=== Try it ===
Reproduce the zebrafish research passage word for word from "Furthermore, exploiting the" to "al., 2010 PNAS).".

=== Selected passage ===
========


    Furthermore, exploiting the optical transparency of zebrafish, our group has generated a collection of zebrafish transgenics to investigate in vivo the morphogenetic events that transpire during cardiac development (Chi et al., 2008 Genes and Development, Chi et al., 2010 PNAS).

    Finally, in collaboration with Henwig Baler at UCSF, we have performed a Tol2 enhancer trap Gal4 driver screen to generate a library of new brain specific Gal4 driver lines that permit detailed analysis of CNS/brain development as well as neural activity during behavioral responses (Scott et al., 2006 Nature Methods). Overall, these techniques and tools will be particularly useful towards our proposed fonward genetic screens of SBD mutants as well as the cellular, molecular, and genetic analysis of brain morphogenesis and function.
     
    Thus, our lab's expertise in using the zebrafish to study the underlying mechanisms of vertebrate organogenesis synergizes well with our colleagues using mammalian systems including mouse and human to study brain morphogenesis. Toward this end, the Gleeson lab already collaborates with our lab to study the role of polarity genes and primary cilia in cardiovascular and neural development/function. Furthermore, we currently collaborate with the Frazer lab to perform Next Generation sequencing and genomic analysis of human pluripotent stem cell derived cardiac lineages.

    Because of the proximity of our labs, this sharing of reagents, ideas and expertise has been straightforward and seamless. Thus, we anticipate that these past collaborations with the Co-Pls of this proposal will facilitate the execution of our proposed studies to elucidate the underlying mechanisms involved in brain structure and function.

    Overall, we believe the full potential of this proposal will be to ultimately provide novel insights into the mechanisms of how polarity genes may influence brain morphogenesis and function, and my past successful and productive research on using the zebrafish to understand the developmental programs of organogenesis has provided me the background and expertise to co-lead the proposed project.

========

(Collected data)
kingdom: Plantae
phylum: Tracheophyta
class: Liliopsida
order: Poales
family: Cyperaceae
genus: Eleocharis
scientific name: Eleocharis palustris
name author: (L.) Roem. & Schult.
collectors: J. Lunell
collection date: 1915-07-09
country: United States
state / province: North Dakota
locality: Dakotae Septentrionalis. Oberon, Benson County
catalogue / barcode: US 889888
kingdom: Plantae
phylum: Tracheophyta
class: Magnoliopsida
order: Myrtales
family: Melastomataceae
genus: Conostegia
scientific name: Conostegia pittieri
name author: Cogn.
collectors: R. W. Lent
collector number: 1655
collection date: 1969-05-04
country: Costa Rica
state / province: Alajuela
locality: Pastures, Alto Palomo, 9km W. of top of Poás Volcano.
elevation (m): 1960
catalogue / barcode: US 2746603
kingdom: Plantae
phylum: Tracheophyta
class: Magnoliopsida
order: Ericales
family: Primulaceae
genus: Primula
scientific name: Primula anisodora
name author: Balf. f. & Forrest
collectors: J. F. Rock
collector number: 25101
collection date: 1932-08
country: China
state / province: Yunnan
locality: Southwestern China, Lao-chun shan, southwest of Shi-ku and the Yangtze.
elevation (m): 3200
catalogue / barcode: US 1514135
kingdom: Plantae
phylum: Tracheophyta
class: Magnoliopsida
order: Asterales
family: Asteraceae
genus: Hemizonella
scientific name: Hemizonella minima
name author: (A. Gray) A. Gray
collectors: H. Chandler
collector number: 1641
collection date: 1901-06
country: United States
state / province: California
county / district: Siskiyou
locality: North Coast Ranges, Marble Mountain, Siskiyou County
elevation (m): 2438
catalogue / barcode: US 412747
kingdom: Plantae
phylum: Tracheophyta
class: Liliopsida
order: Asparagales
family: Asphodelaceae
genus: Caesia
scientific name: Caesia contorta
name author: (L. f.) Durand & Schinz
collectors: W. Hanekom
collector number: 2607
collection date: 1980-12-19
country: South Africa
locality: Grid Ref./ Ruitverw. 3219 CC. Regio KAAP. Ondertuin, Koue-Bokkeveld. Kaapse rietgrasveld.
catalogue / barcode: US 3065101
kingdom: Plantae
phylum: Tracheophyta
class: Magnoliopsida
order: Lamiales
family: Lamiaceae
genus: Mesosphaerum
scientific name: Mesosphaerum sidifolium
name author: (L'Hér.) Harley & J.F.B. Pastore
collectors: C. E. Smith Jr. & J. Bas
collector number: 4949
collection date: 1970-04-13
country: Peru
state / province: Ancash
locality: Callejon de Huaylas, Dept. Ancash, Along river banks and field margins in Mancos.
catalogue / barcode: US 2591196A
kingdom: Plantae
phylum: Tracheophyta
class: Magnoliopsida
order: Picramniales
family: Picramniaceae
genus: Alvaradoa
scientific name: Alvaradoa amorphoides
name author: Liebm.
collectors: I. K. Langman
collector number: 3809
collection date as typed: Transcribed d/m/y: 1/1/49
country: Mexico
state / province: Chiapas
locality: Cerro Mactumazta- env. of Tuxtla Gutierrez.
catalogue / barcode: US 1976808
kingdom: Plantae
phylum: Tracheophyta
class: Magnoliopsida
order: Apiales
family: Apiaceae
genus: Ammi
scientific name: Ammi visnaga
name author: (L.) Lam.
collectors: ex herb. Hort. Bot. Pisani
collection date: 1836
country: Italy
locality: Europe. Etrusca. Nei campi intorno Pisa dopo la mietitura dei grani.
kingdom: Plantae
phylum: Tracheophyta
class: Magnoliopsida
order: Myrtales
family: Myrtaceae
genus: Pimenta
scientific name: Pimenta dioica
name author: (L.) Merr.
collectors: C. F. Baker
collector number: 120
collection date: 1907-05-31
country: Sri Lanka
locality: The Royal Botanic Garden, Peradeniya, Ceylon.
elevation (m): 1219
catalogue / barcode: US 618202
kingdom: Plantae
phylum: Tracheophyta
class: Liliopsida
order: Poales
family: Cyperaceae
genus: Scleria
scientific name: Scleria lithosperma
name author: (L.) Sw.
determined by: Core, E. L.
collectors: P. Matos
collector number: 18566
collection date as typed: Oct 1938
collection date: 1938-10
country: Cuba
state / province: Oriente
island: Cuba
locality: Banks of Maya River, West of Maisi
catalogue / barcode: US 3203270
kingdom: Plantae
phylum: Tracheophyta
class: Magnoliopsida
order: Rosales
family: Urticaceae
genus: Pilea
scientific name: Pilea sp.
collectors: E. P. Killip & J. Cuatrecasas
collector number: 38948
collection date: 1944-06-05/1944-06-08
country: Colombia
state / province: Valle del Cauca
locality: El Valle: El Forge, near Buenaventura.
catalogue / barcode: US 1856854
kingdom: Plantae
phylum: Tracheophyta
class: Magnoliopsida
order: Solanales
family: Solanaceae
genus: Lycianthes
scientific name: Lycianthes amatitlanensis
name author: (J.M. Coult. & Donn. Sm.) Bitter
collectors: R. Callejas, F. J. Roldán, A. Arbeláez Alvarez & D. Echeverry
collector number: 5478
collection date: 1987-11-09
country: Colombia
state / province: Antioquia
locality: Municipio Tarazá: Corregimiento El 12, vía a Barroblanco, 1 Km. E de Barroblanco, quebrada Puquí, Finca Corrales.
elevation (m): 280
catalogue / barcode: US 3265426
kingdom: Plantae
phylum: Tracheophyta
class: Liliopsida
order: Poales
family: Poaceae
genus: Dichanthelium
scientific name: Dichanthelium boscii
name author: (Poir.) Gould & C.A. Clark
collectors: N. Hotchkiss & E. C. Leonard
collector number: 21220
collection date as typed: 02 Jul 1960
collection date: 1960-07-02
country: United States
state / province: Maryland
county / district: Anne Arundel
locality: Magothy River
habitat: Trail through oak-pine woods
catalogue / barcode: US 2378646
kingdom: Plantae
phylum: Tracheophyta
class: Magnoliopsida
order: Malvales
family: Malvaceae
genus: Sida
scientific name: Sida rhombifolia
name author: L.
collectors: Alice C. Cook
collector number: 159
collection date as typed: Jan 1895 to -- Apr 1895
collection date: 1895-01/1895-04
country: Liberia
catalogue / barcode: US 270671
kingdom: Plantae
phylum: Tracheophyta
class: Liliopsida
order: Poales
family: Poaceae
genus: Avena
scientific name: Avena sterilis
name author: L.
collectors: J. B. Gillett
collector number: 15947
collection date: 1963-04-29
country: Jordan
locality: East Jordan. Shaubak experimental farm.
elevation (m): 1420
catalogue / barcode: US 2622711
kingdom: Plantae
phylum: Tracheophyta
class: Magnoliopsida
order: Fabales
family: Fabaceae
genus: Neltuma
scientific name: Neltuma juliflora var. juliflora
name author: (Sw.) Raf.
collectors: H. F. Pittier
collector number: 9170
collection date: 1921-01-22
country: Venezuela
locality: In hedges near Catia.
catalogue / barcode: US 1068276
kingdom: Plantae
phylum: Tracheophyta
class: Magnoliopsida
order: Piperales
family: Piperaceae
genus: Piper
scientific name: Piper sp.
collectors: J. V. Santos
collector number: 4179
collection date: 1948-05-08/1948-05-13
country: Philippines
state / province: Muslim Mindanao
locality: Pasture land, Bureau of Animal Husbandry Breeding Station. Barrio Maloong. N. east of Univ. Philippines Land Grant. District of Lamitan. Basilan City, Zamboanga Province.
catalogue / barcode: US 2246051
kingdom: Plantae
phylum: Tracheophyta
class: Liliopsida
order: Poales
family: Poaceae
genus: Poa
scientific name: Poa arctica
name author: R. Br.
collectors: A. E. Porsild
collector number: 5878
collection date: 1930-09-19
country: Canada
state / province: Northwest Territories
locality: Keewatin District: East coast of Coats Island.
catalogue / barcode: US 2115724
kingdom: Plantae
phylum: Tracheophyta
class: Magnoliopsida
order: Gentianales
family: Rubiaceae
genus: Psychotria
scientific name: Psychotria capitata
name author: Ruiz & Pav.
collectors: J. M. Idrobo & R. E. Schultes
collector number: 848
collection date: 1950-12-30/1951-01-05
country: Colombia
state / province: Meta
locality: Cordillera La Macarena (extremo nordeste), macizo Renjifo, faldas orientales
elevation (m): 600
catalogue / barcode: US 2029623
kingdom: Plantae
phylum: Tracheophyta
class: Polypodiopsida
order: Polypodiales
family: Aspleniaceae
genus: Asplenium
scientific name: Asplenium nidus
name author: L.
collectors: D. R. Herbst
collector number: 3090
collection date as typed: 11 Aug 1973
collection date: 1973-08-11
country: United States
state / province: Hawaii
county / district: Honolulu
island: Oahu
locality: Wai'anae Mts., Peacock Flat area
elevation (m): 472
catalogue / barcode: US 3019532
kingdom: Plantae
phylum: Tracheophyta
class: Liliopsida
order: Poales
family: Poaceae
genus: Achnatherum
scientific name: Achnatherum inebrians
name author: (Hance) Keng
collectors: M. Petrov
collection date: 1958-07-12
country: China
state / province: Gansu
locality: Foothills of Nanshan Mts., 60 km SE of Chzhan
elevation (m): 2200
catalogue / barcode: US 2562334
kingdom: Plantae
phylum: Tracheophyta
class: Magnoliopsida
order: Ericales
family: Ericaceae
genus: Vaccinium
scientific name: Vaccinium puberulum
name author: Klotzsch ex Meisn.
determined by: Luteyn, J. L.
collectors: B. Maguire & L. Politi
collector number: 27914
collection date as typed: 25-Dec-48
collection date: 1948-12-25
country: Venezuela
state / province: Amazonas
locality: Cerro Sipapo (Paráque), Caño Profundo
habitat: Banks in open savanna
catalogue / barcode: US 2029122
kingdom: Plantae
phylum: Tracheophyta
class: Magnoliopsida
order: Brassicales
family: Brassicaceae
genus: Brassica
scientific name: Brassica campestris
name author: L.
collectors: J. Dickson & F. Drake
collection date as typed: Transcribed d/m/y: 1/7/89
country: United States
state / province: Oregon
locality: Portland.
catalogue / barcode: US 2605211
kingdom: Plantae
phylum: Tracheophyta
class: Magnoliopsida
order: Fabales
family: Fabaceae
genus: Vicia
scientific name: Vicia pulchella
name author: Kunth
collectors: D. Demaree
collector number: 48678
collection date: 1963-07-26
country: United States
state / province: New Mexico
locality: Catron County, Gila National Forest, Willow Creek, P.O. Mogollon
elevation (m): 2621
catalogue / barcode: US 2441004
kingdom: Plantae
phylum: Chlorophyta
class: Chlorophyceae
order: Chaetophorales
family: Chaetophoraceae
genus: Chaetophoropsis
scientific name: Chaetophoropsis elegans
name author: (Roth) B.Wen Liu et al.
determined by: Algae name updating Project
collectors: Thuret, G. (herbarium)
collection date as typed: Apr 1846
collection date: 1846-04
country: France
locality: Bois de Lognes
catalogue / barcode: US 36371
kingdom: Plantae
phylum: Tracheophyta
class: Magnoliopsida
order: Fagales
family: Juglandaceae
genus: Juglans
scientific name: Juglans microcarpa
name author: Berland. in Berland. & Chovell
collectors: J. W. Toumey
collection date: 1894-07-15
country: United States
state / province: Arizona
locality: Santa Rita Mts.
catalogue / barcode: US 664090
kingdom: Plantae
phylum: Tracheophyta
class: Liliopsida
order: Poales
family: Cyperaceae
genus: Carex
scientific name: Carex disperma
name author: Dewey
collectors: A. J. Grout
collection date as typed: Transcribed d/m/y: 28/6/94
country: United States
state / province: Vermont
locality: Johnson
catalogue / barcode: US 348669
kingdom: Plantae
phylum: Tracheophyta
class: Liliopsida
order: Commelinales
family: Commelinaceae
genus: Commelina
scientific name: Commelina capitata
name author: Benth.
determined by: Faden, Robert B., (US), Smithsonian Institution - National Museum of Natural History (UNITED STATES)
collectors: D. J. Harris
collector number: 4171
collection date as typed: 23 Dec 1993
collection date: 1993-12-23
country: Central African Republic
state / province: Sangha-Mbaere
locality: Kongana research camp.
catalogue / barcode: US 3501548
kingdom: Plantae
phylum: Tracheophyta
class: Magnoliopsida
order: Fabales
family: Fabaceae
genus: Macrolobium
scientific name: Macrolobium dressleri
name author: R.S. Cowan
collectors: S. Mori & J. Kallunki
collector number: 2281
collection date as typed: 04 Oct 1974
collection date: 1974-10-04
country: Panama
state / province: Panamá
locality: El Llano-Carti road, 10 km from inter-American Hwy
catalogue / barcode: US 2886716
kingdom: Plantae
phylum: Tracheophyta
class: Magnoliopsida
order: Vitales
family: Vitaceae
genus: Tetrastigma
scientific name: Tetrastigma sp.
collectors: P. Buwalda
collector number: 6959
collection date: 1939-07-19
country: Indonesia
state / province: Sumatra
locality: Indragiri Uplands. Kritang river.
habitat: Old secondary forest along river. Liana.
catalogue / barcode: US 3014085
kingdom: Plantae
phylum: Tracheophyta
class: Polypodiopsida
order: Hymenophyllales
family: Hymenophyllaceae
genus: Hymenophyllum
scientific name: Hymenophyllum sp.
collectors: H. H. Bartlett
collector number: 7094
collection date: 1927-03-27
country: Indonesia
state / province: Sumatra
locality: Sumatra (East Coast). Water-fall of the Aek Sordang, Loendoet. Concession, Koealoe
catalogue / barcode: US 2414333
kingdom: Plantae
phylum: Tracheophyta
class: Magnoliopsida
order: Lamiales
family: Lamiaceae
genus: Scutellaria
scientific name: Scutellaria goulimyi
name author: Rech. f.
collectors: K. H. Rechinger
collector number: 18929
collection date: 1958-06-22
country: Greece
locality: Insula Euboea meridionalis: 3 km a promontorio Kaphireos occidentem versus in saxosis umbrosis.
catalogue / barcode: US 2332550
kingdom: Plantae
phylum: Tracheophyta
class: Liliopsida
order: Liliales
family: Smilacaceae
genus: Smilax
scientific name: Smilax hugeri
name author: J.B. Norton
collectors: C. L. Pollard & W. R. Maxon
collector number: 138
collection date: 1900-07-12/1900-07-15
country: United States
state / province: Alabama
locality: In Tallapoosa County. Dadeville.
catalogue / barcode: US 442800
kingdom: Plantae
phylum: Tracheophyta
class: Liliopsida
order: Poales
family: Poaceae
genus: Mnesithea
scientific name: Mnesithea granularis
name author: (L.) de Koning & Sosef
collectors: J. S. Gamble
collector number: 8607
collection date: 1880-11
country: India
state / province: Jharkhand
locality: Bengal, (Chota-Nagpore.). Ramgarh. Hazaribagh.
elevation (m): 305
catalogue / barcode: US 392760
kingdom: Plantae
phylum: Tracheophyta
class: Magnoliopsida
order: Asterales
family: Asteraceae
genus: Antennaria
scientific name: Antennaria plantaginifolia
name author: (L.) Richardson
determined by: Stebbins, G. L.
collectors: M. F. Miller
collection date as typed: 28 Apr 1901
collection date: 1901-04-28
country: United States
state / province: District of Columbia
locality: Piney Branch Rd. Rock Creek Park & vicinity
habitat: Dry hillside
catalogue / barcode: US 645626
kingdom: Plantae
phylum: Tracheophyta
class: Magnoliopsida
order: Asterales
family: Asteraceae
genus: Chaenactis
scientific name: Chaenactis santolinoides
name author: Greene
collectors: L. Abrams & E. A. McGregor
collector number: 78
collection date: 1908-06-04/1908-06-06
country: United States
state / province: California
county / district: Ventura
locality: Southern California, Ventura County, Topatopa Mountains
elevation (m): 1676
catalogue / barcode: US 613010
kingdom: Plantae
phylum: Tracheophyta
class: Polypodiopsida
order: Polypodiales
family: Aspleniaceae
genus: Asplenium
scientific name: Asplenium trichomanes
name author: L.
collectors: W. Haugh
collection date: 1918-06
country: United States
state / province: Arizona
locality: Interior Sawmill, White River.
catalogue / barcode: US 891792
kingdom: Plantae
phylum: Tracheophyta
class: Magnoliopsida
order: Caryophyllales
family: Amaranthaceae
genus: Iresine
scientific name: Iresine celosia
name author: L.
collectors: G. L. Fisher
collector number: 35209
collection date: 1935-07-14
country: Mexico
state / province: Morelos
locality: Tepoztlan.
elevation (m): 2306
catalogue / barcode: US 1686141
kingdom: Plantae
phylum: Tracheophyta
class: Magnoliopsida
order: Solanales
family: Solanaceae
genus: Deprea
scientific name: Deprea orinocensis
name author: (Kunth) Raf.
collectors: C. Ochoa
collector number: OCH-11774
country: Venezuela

========

=== Response to the exercise ===
Furthermore, exploiting the optical transparency of zebrafish, our group has generated a collection of zebrafish transgenics to investigate in vivo the morphogenetic events that transpire during cardiac development (Chi et al., 2008 Genes and Development, Chi et al., 2010 PNAS).